Helping the Light Bulb Go On
Recently Promoted Director of Employment Services at Options For All, Brian Nero, Helps Disabled Individuals Find Meaningful Employment
In nearly 16 years in his industry, helping disabled individuals secure and maintain meaningful employment, Brian Nero has been through all the emotional highs and lows that come with helping these clients on the job. The biggest thing he has learned, he said, is patience.
“We will teach a client something,” Nero said. “They may not get it right away and you know they know it and understand it and you want it so bad for them. But you also learn that you have to back away and watch them figure it out. And once they do, I think that is the greatest thing. You can actually see the light bulb go on.”
In a field that was challenging even before COVID-19 spurred massive unemployment, the 39-year-old Nero is a standout – good enough at what he does that he recently was promoted to Director of Employment Services for Options For All, a San Diego-based, statewide non-profit that helps intellectually and developmentally disabled adults. “In this industry, people will often go out and beg a person to hire someone from our population, kind of a, ‘Hey, let me tell you why in spite of their disability, they are someone who you should consider hiring for the greater good,’ said Ken Barnes, CEO of Options For All shared with GB Magazine.
“Brian and his team’s approach is: ‘We have some phenomenally talented people who just happen to be disabled. They are fantastic workers and you should absolutely hire them.’ That is why I wanted Brian. I want that attitude to spread across the entire enterprise, and throughout all of our new Employment Services division.”

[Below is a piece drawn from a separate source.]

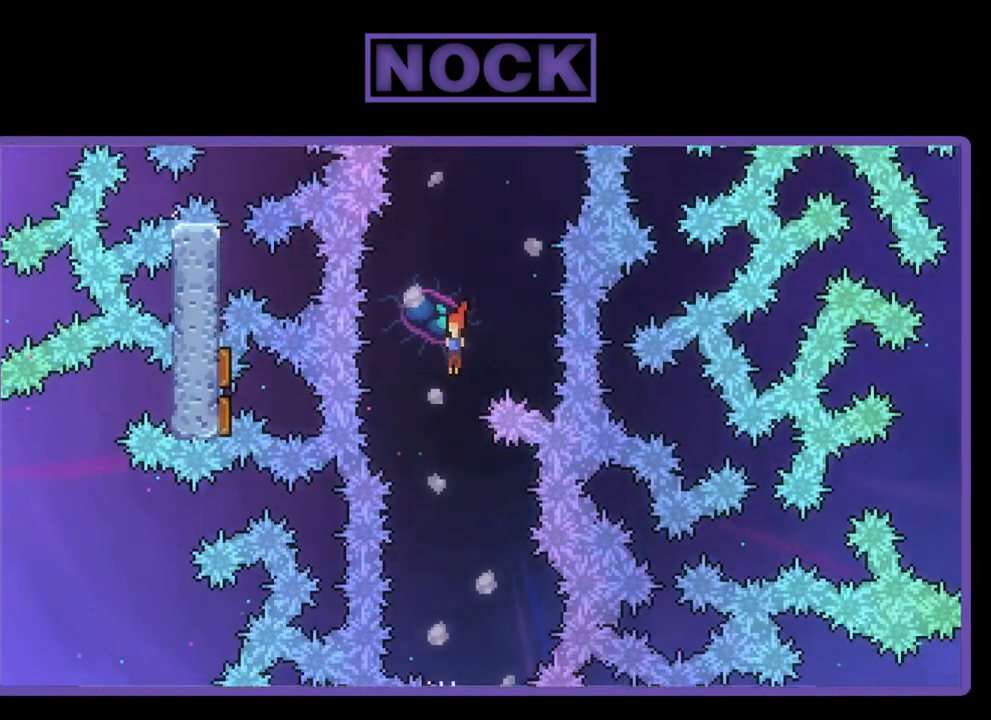
{"buttons": ["R2", "DPAD_DOWN", "DPAD_LEFT"], "left_stick": "center", "events": [[33, "DPAD_RIGHT", "down"], [300, "DPAD_RIGHT", "up"], [467, "DPAD_LEFT", "down"]]}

A San Diego native, Nero earned a bachelor’s degree before going to work in his field shortly out of college. He joined OFA roughly three years ago as a program manager in the supported employment group for the San Diego region. Barnes, who became CEO early this year, was serving as an OFA board member when Nero was initially hired. “There are very few employees whose names make it into a boardroom meeting and he was one of them,” Barnes said.
As manager of a program that had lost money the previous five fiscal years, Nero grew it significantly. His success revolves in part around believing in the approximately 300 employees that OFA currently serves. “I think the biggest thing is just educating the business community on this population and how great of employees they are,” Nero said.
Nero has also worked hard to bring new opportunities to OFA, including getting the agency approved to work with the independent federal agency AbilityOne, and striking a deal with Microsoft to make OFA the exclusive provider of supported employment services in the greater San Diego area. “That kind of work and initiative will get you promoted,” Barnes said.
Nero’s next challenge: Expanding what he did in the San Diego region as a program manager to OFA’s other service areas in Silicon Valley and the Inland Empire. He is very optimistic he can do some good. “I really believe there is a lot of room for growth in our other regions and California as a whole,” Nero said. “The good thing about our agency is that we are not tied down to certain geographic regions.”
He will be working with a boss who also sees value in the people they serve, with Barnes banning the support of sub-minimum wage certificate jobs for clients shortly after he became CEO. It speaks to one of the main things Nero and Barnes share: their human rights view. “Disabilities do not make people worth less from a fiscal perspective than other workers,” Barnes said. They are people Nero loves to help.
“Every day, you are helping people live a better life,” Nero shared proudly.